- _SOURCE DATA_:
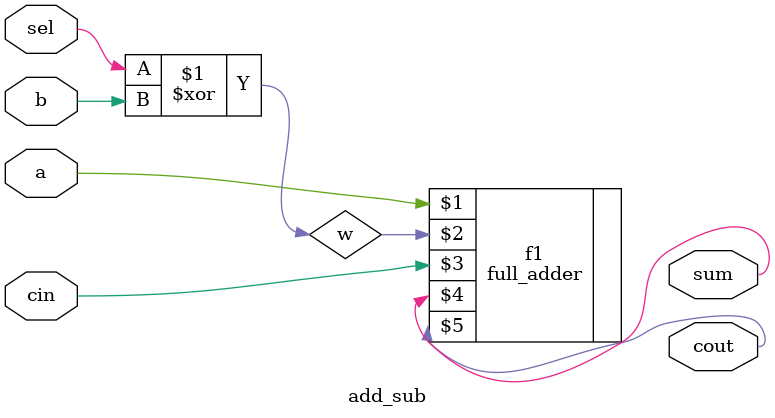
<source format=v>
/*--  *******************************************************
--  Computer Architecture Course, Laboratory Sources 
--  Amirkabir University of Technology (Tehran Polytechnic)
--  Department of Computer Engineering (CE-AUT)
--  https://ce[dot]aut[dot]ac[dot]ir
--  *******************************************************
--  All Rights reserved (C) 2019-2020
--  *******************************************************
--  Student ID  : 
--  Student Name: 
--  Student Mail: 
--  *******************************************************
--  Additional Comments:
--
--*/

/*-----------------------------------------------------------
---  Module Name: Single Bit Adder/Subtractor
---  Description: Lab 07 Part 1
-----------------------------------------------------------*/
`timescale 1 ns/1 ns

module add_sub (
	input a ,
	input b ,
	input cin ,
	input sel ,
	output sum ,
	output cout
);

	wire w;
	xor g1(w,sel,b);
	full_adder f1(a,w,cin,sum,cout);

endmodule

</source>
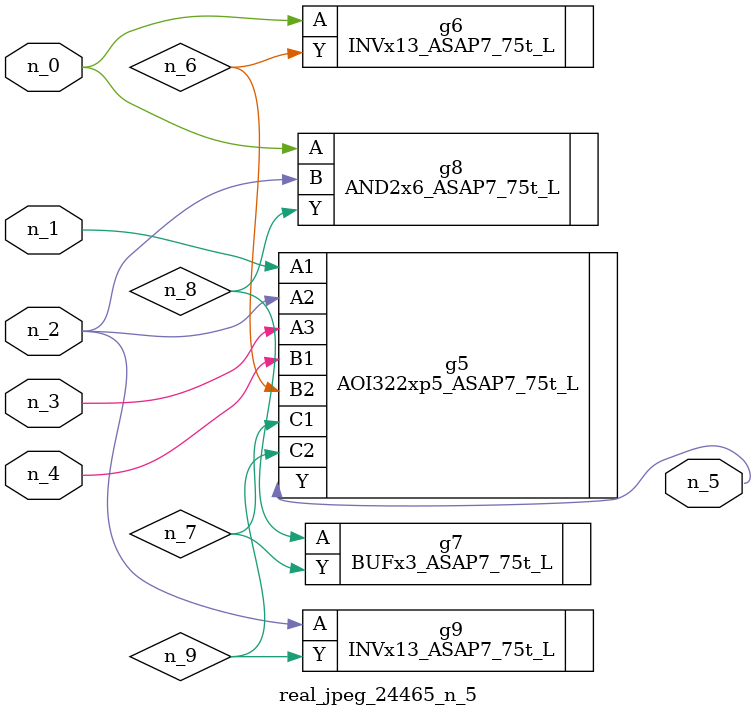
<source format=v>
module real_jpeg_24465_n_5 (n_4, n_0, n_1, n_2, n_3, n_5);

input n_4;
input n_0;
input n_1;
input n_2;
input n_3;

output n_5;

wire n_8;
wire n_6;
wire n_7;
wire n_9;

INVx13_ASAP7_75t_L g6 ( 
.A(n_0),
.Y(n_6)
);

AND2x6_ASAP7_75t_L g8 ( 
.A(n_0),
.B(n_2),
.Y(n_8)
);

AOI322xp5_ASAP7_75t_L g5 ( 
.A1(n_1),
.A2(n_2),
.A3(n_3),
.B1(n_4),
.B2(n_6),
.C1(n_7),
.C2(n_9),
.Y(n_5)
);

INVx13_ASAP7_75t_L g9 ( 
.A(n_2),
.Y(n_9)
);

BUFx3_ASAP7_75t_L g7 ( 
.A(n_8),
.Y(n_7)
);


endmodule
</source>
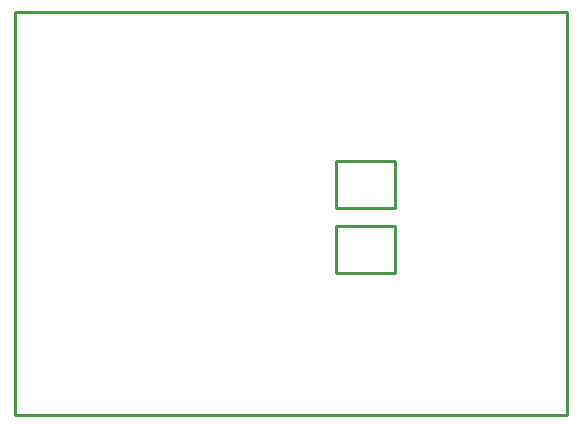
<source format=gko>
G04*
G04 #@! TF.GenerationSoftware,Altium Limited,Altium Designer,20.0.13 (296)*
G04*
G04 Layer_Color=16711935*
%FSLAX25Y25*%
%MOIN*%
G70*
G01*
G75*
%ADD15C,0.01000*%
D15*
X106788Y63073D02*
X126473D01*
X106788Y47325D02*
Y63073D01*
Y47325D02*
X126473D01*
Y63073D01*
X106800Y69092D02*
Y84787D01*
Y69092D02*
X126432D01*
X126473Y69051D01*
Y84799D01*
X106788D02*
X126473D01*
X0Y134500D02*
X183800D01*
X0Y0D02*
Y134500D01*
Y0D02*
X183800D01*
Y134500D01*
M02*

</source>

- _TASK TO COMPLETE_: Each line above that carries the string "Student" has to be returned.

- _ANSWER SECTION_:
--  Student ID  : 
--  Student Name: 
--  Student Mail: 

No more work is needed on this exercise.